▶ Exercise task
Copy the listing from its first line through the line containing "v(3.96, 4.97) *", with both ends included, and leave the pictures out of your copy.

▶ Data rows
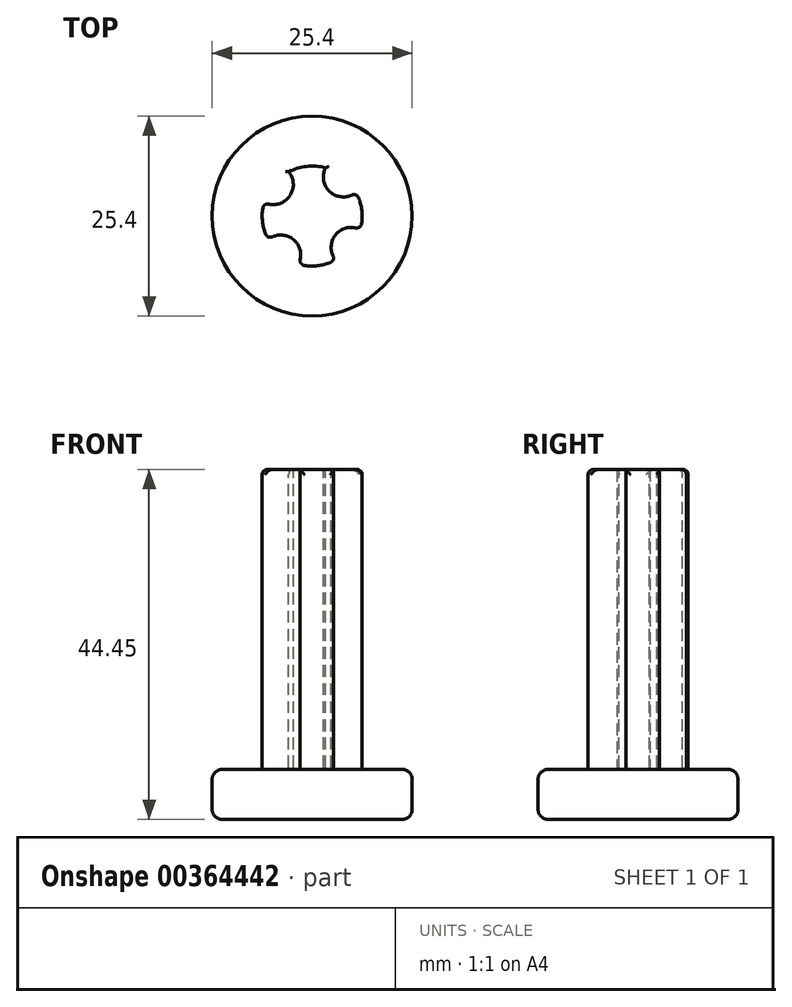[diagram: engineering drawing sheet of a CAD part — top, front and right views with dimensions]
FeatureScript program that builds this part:
annotation { "Feature Type Name" : "Feature", "Feature Type Description" : "" }
export const myFeature = defineFeature(function(context is Context, id is Id, definition is map)
    precondition{}
    {
        {
            var Q0;
            Q0=qCreatedBy(makeId("Top.planeOp"),FACE);
            var sketch = newSketch(context, id + "F0", { "sketchPlane" : qUnion([Q0])});
            skCircle(sketch, "E0", {"center": v(0, 0) * mm, "radius": 12.7 * mm});
            skSolve(sketch);
        }
        {
            var Q0;
            Q0 = qSketchRegion(id + "F0", true);
            extrude(context, id + "F1", {"entities" : qUnion([Q0]), "depth" : 6.35 * mm});
        }
        {
            var Q0;
            Q0=makeQuery(id+"F1.opExtrude","CAP_FACE",FACE,{"disambiguationData":[OSD([sQuery(id+"F0.wireOp",EDGE,"E0")])],"isStart":false});
            var sketch = newSketch(context, id + "F2", { "sketchPlane" : qUnion([Q0])});
            skCircle(sketch, "E1", {"center": v(0, 0) * mm, "radius": 6.35 * mm});
            skSolve(sketch);
        }
        {
            var Q0;
            Q0 = qSketchRegion(id + "F2", true);
            extrude(context, id + "F3", {"entities" : qUnion([Q0]), "operationType" : NewBodyOperationType.ADD, "depth" : 38.1 * mm});
        }
        {
            var Q0;
            Q0=makeQuery(id+"F3.opExtrude","CAP_FACE",FACE,{"disambiguationData":[OSD([sQuery(id+"F2.wireOp",EDGE,"E1")])],"isStart":false});
            var sketch = newSketch(context, id + "F4", { "sketchPlane" : qUnion([Q0])});
            skCircle(sketch, "E2", {"center": v(-3.99, -4.94) * mm, "radius": 2.54 * mm});
            skCircle(sketch, "E3", {"center": v(3.96, 4.97) * mm, "radius": 2.54 * mm});
            skCircle(sketch, "E4", {"center": v(-4.93, 4) * mm, "radius": 2.54 * mm});
            skCircle(sketch, "E5", {"center": v(4.95, -3.97) * mm, "radius": 2.54 * mm});
            skSolve(sketch);
        }
        {
            var Q0;
            {var subQ0=sQuery(id+"F4.wireOp",EDGE,"E3");var subQ1=makeQuery(id+"F3.opExtrude","CAP_EDGE",EDGE,{"disambiguationData":[OSD([sQuery(id+"F2.wireOp",EDGE,"E1")])],"isStart":false});var subQ2=makeQuery(id+"F4.imprint","INTERSECT",VERTEX,{"disambiguationData":[OD(0.0)],"derivedFrom":[subQ1,subQ0]});Q0=makeQuery(id+"F4.imprint","IMPRINT",FACE,{"disambiguationData":[TD([[makeQuery(id+"F4.imprint","IMPRINT",EDGE,{"disambiguationData":[TD([[subQ2,-1.0]])],"derivedFrom":subQ0}),1.0]])]});}
            var Q1;
            {var subQ0=sQuery(id+"F4.wireOp",EDGE,"E4");var subQ1=makeQuery(id+"F3.opExtrude","CAP_EDGE",EDGE,{"disambiguationData":[OSD([sQuery(id+"F2.wireOp",EDGE,"E1")])],"isStart":false});var subQ2=makeQuery(id+"F4.imprint","INTERSECT",VERTEX,{"disambiguationData":[OD(0.0)],"derivedFrom":[subQ1,subQ0]});Q1=makeQuery(id+"F4.imprint","IMPRINT",FACE,{"disambiguationData":[TD([[makeQuery(id+"F4.imprint","IMPRINT",EDGE,{"disambiguationData":[TD([[subQ2,-1.0]])],"derivedFrom":subQ0}),1.0]])]});}
            var Q2;
            {var subQ0=sQuery(id+"F4.wireOp",EDGE,"E2");var subQ1=makeQuery(id+"F3.opExtrude","CAP_EDGE",EDGE,{"disambiguationData":[OSD([sQuery(id+"F2.wireOp",EDGE,"E1")])],"isStart":false});var subQ2=makeQuery(id+"F4.imprint","INTERSECT",VERTEX,{"disambiguationData":[OD(0.0)],"derivedFrom":[subQ1,subQ0]});Q2=makeQuery(id+"F4.imprint","IMPRINT",FACE,{"disambiguationData":[TD([[makeQuery(id+"F4.imprint","IMPRINT",EDGE,{"disambiguationData":[TD([[subQ2,1.0]])],"derivedFrom":subQ0}),1.0]])]});}
            var Q3;
            {var subQ0=sQuery(id+"F4.wireOp",EDGE,"E5");var subQ1=makeQuery(id+"F3.opExtrude","CAP_EDGE",EDGE,{"disambiguationData":[OSD([sQuery(id+"F2.wireOp",EDGE,"E1")])],"isStart":false});var subQ2=makeQuery(id+"F4.imprint","INTERSECT",VERTEX,{"disambiguationData":[OD(0.0)],"derivedFrom":[subQ1,subQ0]});Q3=makeQuery(id+"F4.imprint","IMPRINT",FACE,{"disambiguationData":[TD([[makeQuery(id+"F4.imprint","IMPRINT",EDGE,{"disambiguationData":[TD([[subQ2,1.0]])],"derivedFrom":subQ0}),1.0]])]});}
            extrude(context, id + "F5", {"entities" : qUnion([Q0, Q1, Q2, Q3]), "operationType" : NewBodyOperationType.REMOVE, "oppositeDirection" : true, "depth" : 38.1 * mm});
        }
        {
            var Q0;
            Q0=makeQuery(id+"F5.boolean.opBoolean","COPY",EDGE,{"derivedFrom":makeQuery(id+"F5.opExtrude","CAP_EDGE",EDGE,{"disambiguationData":[OSD([sQuery(id+"F4.wireOp",EDGE,"E5")])],"isStart":true})});
            var Q1;
            Q1=makeQuery(id+"F5.boolean.opBoolean","COPY",EDGE,{"derivedFrom":makeQuery(id+"F5.opExtrude","CAP_EDGE",EDGE,{"disambiguationData":[OSD([sQuery(id+"F4.wireOp",EDGE,"E4")])],"isStart":true})});
            var Q2;
            {var subQ0=sQuery(id+"F2.wireOp",EDGE,"E1");Q2=makeQuery(id+"F5.boolean.opBoolean","SPLIT",EDGE,{"disambiguationData":[TD([makeQuery(id+"F3.opExtrude","SWEPT_FACE",FACE,{"disambiguationData":[OSD([subQ0])]}),makeQuery(id+"F3.opExtrude","CAP_FACE",FACE,{"disambiguationData":[OSD([subQ0])],"isStart":false}),makeQuery(id+"F5.opExtrude","SWEPT_FACE",FACE,{"disambiguationData":[OSD([sQuery(id+"F4.wireOp",EDGE,"E3")])]}),makeQuery(id+"F5.opExtrude","SWEPT_FACE",FACE,{"disambiguationData":[OSD([sQuery(id+"F4.wireOp",EDGE,"E4")])]})])],"derivedFrom":makeQuery(id+"F3.opExtrude","CAP_EDGE",EDGE,{"disambiguationData":[OSD([subQ0])],"isStart":false})});}
            var Q3;
            Q3=makeQuery(id+"F5.boolean.opBoolean","COPY",EDGE,{"derivedFrom":makeQuery(id+"F5.opExtrude","CAP_EDGE",EDGE,{"disambiguationData":[OSD([sQuery(id+"F4.wireOp",EDGE,"E3")])],"isStart":true})});
            var Q4;
            {var subQ0=sQuery(id+"F2.wireOp",EDGE,"E1");Q4=makeQuery(id+"F5.boolean.opBoolean","SPLIT",EDGE,{"disambiguationData":[TD([makeQuery(id+"F3.opExtrude","SWEPT_FACE",FACE,{"disambiguationData":[OSD([subQ0])]}),makeQuery(id+"F3.opExtrude","CAP_FACE",FACE,{"disambiguationData":[OSD([subQ0])],"isStart":false}),makeQuery(id+"F5.opExtrude","SWEPT_FACE",FACE,{"disambiguationData":[OSD([sQuery(id+"F4.wireOp",EDGE,"E3")])]}),makeQuery(id+"F5.opExtrude","SWEPT_FACE",FACE,{"disambiguationData":[OSD([sQuery(id+"F4.wireOp",EDGE,"E5")])]})])],"derivedFrom":makeQuery(id+"F3.opExtrude","CAP_EDGE",EDGE,{"disambiguationData":[OSD([subQ0])],"isStart":false})});}
            var Q5;
            {var subQ0=sQuery(id+"F2.wireOp",EDGE,"E1");Q5=makeQuery(id+"F5.boolean.opBoolean","SPLIT",EDGE,{"disambiguationData":[TD([makeQuery(id+"F3.opExtrude","SWEPT_FACE",FACE,{"disambiguationData":[OSD([subQ0])]}),makeQuery(id+"F3.opExtrude","CAP_FACE",FACE,{"disambiguationData":[OSD([subQ0])],"isStart":false}),makeQuery(id+"F5.opExtrude","SWEPT_FACE",FACE,{"disambiguationData":[OSD([sQuery(id+"F4.wireOp",EDGE,"E2")])]}),makeQuery(id+"F5.opExtrude","SWEPT_FACE",FACE,{"disambiguationData":[OSD([sQuery(id+"F4.wireOp",EDGE,"E5")])]})])],"derivedFrom":makeQuery(id+"F3.opExtrude","CAP_EDGE",EDGE,{"disambiguationData":[OSD([subQ0])],"isStart":false})});}
            var Q6;
            Q6=makeQuery(id+"F5.boolean.opBoolean","COPY",EDGE,{"derivedFrom":makeQuery(id+"F5.opExtrude","CAP_EDGE",EDGE,{"disambiguationData":[OSD([sQuery(id+"F4.wireOp",EDGE,"E2")])],"isStart":true})});
            var Q7;
            {var subQ0=sQuery(id+"F2.wireOp",EDGE,"E1");Q7=makeQuery(id+"F5.boolean.opBoolean","SPLIT",EDGE,{"disambiguationData":[TD([makeQuery(id+"F3.opExtrude","SWEPT_FACE",FACE,{"disambiguationData":[OSD([subQ0])]}),makeQuery(id+"F3.opExtrude","CAP_FACE",FACE,{"disambiguationData":[OSD([subQ0])],"isStart":false}),makeQuery(id+"F5.opExtrude","SWEPT_FACE",FACE,{"disambiguationData":[OSD([sQuery(id+"F4.wireOp",EDGE,"E2")])]}),makeQuery(id+"F5.opExtrude","SWEPT_FACE",FACE,{"disambiguationData":[OSD([sQuery(id+"F4.wireOp",EDGE,"E4")])]})])],"derivedFrom":makeQuery(id+"F3.opExtrude","CAP_EDGE",EDGE,{"disambiguationData":[OSD([subQ0])],"isStart":false})});}
            var Q8;
            {var subQ0=sQuery(id+"F4.wireOp",EDGE,"E5");var subQ1=sQuery(id+"F2.wireOp",EDGE,"E1");Q8=makeQuery(id+"F5.boolean.opBoolean","COPY",EDGE,{"derivedFrom":makeQuery(id+"F5.opExtrude","SWEPT_EDGE",EDGE,{"disambiguationData":[OSD([subQ1,subQ0]),TDD([makeQuery(id+"F4.imprint","INTERSECT",VERTEX,{"disambiguationData":[OD(0.0)],"derivedFrom":[makeQuery(id+"F3.opExtrude","CAP_EDGE",EDGE,{"disambiguationData":[OSD([subQ1])],"isStart":false}),subQ0]})])]})});}
            var Q9;
            {var subQ0=sQuery(id+"F4.wireOp",EDGE,"E5");var subQ1=sQuery(id+"F2.wireOp",EDGE,"E1");Q9=makeQuery(id+"F5.boolean.opBoolean","COPY",EDGE,{"derivedFrom":makeQuery(id+"F5.opExtrude","SWEPT_EDGE",EDGE,{"disambiguationData":[OSD([subQ1,subQ0]),TDD([makeQuery(id+"F4.imprint","INTERSECT",VERTEX,{"disambiguationData":[OD(1.0)],"derivedFrom":[makeQuery(id+"F3.opExtrude","CAP_EDGE",EDGE,{"disambiguationData":[OSD([subQ1])],"isStart":false}),subQ0]})])]})});}
            var Q10;
            {var subQ0=sQuery(id+"F4.wireOp",EDGE,"E3");var subQ1=sQuery(id+"F2.wireOp",EDGE,"E1");Q10=makeQuery(id+"F5.boolean.opBoolean","COPY",EDGE,{"derivedFrom":makeQuery(id+"F5.opExtrude","SWEPT_EDGE",EDGE,{"disambiguationData":[OSD([subQ1,subQ0]),TDD([makeQuery(id+"F4.imprint","INTERSECT",VERTEX,{"disambiguationData":[OD(1.0)],"derivedFrom":[makeQuery(id+"F3.opExtrude","CAP_EDGE",EDGE,{"disambiguationData":[OSD([subQ1])],"isStart":false}),subQ0]})])]})});}
            var Q11;
            {var subQ0=sQuery(id+"F4.wireOp",EDGE,"E3");var subQ1=sQuery(id+"F2.wireOp",EDGE,"E1");Q11=makeQuery(id+"F5.boolean.opBoolean","COPY",EDGE,{"derivedFrom":makeQuery(id+"F5.opExtrude","SWEPT_EDGE",EDGE,{"disambiguationData":[OSD([subQ1,subQ0]),TDD([makeQuery(id+"F4.imprint","INTERSECT",VERTEX,{"disambiguationData":[OD(0.0)],"derivedFrom":[makeQuery(id+"F3.opExtrude","CAP_EDGE",EDGE,{"disambiguationData":[OSD([subQ1])],"isStart":false}),subQ0]})])]})});}
            var Q12;
            {var subQ0=sQuery(id+"F4.wireOp",EDGE,"E4");var subQ1=sQuery(id+"F2.wireOp",EDGE,"E1");Q12=makeQuery(id+"F5.boolean.opBoolean","COPY",EDGE,{"derivedFrom":makeQuery(id+"F5.opExtrude","SWEPT_EDGE",EDGE,{"disambiguationData":[OSD([subQ1,subQ0]),TDD([makeQuery(id+"F4.imprint","INTERSECT",VERTEX,{"disambiguationData":[OD(1.0)],"derivedFrom":[makeQuery(id+"F3.opExtrude","CAP_EDGE",EDGE,{"disambiguationData":[OSD([subQ1])],"isStart":false}),subQ0]})])]})});}
            var Q13;
            {var subQ0=sQuery(id+"F4.wireOp",EDGE,"E4");var subQ1=sQuery(id+"F2.wireOp",EDGE,"E1");Q13=makeQuery(id+"F5.boolean.opBoolean","COPY",EDGE,{"derivedFrom":makeQuery(id+"F5.opExtrude","SWEPT_EDGE",EDGE,{"disambiguationData":[OSD([subQ1,subQ0]),TDD([makeQuery(id+"F4.imprint","INTERSECT",VERTEX,{"disambiguationData":[OD(0.0)],"derivedFrom":[makeQuery(id+"F3.opExtrude","CAP_EDGE",EDGE,{"disambiguationData":[OSD([subQ1])],"isStart":false}),subQ0]})])]})});}
            var Q14;
            {var subQ0=sQuery(id+"F4.wireOp",EDGE,"E2");var subQ1=sQuery(id+"F2.wireOp",EDGE,"E1");Q14=makeQuery(id+"F5.boolean.opBoolean","COPY",EDGE,{"derivedFrom":makeQuery(id+"F5.opExtrude","SWEPT_EDGE",EDGE,{"disambiguationData":[OSD([subQ1,subQ0]),TDD([makeQuery(id+"F4.imprint","INTERSECT",VERTEX,{"disambiguationData":[OD(0.0)],"derivedFrom":[makeQuery(id+"F3.opExtrude","CAP_EDGE",EDGE,{"disambiguationData":[OSD([subQ1])],"isStart":false}),subQ0]})])]})});}
            var Q15;
            {var subQ0=sQuery(id+"F4.wireOp",EDGE,"E2");var subQ1=sQuery(id+"F2.wireOp",EDGE,"E1");Q15=makeQuery(id+"F5.boolean.opBoolean","COPY",EDGE,{"derivedFrom":makeQuery(id+"F5.opExtrude","SWEPT_EDGE",EDGE,{"disambiguationData":[OSD([subQ1,subQ0]),TDD([makeQuery(id+"F4.imprint","INTERSECT",VERTEX,{"disambiguationData":[OD(1.0)],"derivedFrom":[makeQuery(id+"F3.opExtrude","CAP_EDGE",EDGE,{"disambiguationData":[OSD([subQ1])],"isStart":false}),subQ0]})])]})});}
            fillet(context, id + "F6", {"entities" : qUnion([Q0, Q1, Q2, Q3, Q4, Q5, Q6, Q7, Q8, Q9, Q10, Q11, Q12, Q13, Q14, Q15]), "radius" : 0.64 * mm, "tangentPropagation" : true, "allowEdgeOverflow" : false});
        }
        {
            var Q0;
            Q0=makeQuery(id+"F1.opExtrude","CAP_EDGE",EDGE,{"disambiguationData":[OSD([sQuery(id+"F0.wireOp",EDGE,"E0")])],"isStart":false});
            var Q1;
            Q1=makeQuery(id+"F1.opExtrude","CAP_EDGE",EDGE,{"disambiguationData":[OSD([sQuery(id+"F0.wireOp",EDGE,"E0")])],"isStart":true});
            fillet(context, id + "F7", {"entities" : qUnion([Q0, Q1]), "radius" : 1.27 * mm, "tangentPropagation" : true, "allowEdgeOverflow" : false});
        }
        {
            var Q0;
            {var subQ0=sQuery(id+"F2.wireOp",EDGE,"E1");Q0=makeQuery(id+"F5.boolean.opBoolean","MERGE",FACE,{"derivedFrom":[makeQuery(id+"F1.opExtrude","CAP_FACE",FACE,{"disambiguationData":[OSD([sQuery(id+"F0.wireOp",EDGE,"E0")])],"isStart":false}),makeQuery(id+"F5.opExtrude","CAP_FACE",FACE,{"disambiguationData":[OSD([subQ0,sQuery(id+"F4.wireOp",EDGE,"E2")])],"isStart":false}),makeQuery(id+"F5.opExtrude","CAP_FACE",FACE,{"disambiguationData":[OSD([subQ0,sQuery(id+"F4.wireOp",EDGE,"E3")])],"isStart":false}),makeQuery(id+"F5.opExtrude","CAP_FACE",FACE,{"disambiguationData":[OSD([subQ0,sQuery(id+"F4.wireOp",EDGE,"E4")])],"isStart":false}),makeQuery(id+"F5.opExtrude","CAP_FACE",FACE,{"disambiguationData":[OSD([subQ0,sQuery(id+"F4.wireOp",EDGE,"E5")])],"isStart":false})]});}
            fillet(context, id + "F8", {"entities" : qUnion([Q0]), "radius" : 0.25 * mm, "tangentPropagation" : true, "allowEdgeOverflow" : false});
        }
    });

▶ Reply to the task
[diagram: engineering drawing sheet of a CAD part — top, front and right views with dimensions]
FeatureScript program that builds this part:
annotation { "Feature Type Name" : "Feature", "Feature Type Description" : "" }
export const myFeature = defineFeature(function(context is Context, id is Id, definition is map)
    precondition{}
    {
        {
            var Q0;
            Q0=qCreatedBy(makeId("Top.planeOp"),FACE);
            var sketch = newSketch(context, id + "F0", { "sketchPlane" : qUnion([Q0])});
            skCircle(sketch, "E0", {"center": v(0, 0) * mm, "radius": 12.7 * mm});
            skSolve(sketch);
        }
        {
            var Q0;
            Q0 = qSketchRegion(id + "F0", true);
            extrude(context, id + "F1", {"entities" : qUnion([Q0]), "depth" : 6.35 * mm});
        }
        {
            var Q0;
            Q0=makeQuery(id+"F1.opExtrude","CAP_FACE",FACE,{"disambiguationData":[OSD([sQuery(id+"F0.wireOp",EDGE,"E0")])],"isStart":false});
            var sketch = newSketch(context, id + "F2", { "sketchPlane" : qUnion([Q0])});
            skCircle(sketch, "E1", {"center": v(0, 0) * mm, "radius": 6.35 * mm});
            skSolve(sketch);
        }
        {
            var Q0;
            Q0 = qSketchRegion(id + "F2", true);
            extrude(context, id + "F3", {"entities" : qUnion([Q0]), "operationType" : NewBodyOperationType.ADD, "depth" : 38.1 * mm});
        }
        {
            var Q0;
            Q0=makeQuery(id+"F3.opExtrude","CAP_FACE",FACE,{"disambiguationData":[OSD([sQuery(id+"F2.wireOp",EDGE,"E1")])],"isStart":false});
            var sketch = newSketch(context, id + "F4", { "sketchPlane" : qUnion([Q0])});
            skCircle(sketch, "E2", {"center": v(-3.99, -4.94) * mm, "radius": 2.54 * mm});
            skCircle(sketch, "E3", {"center": v(3.96, 4.97) * mm, "radius": 2.54 * mm});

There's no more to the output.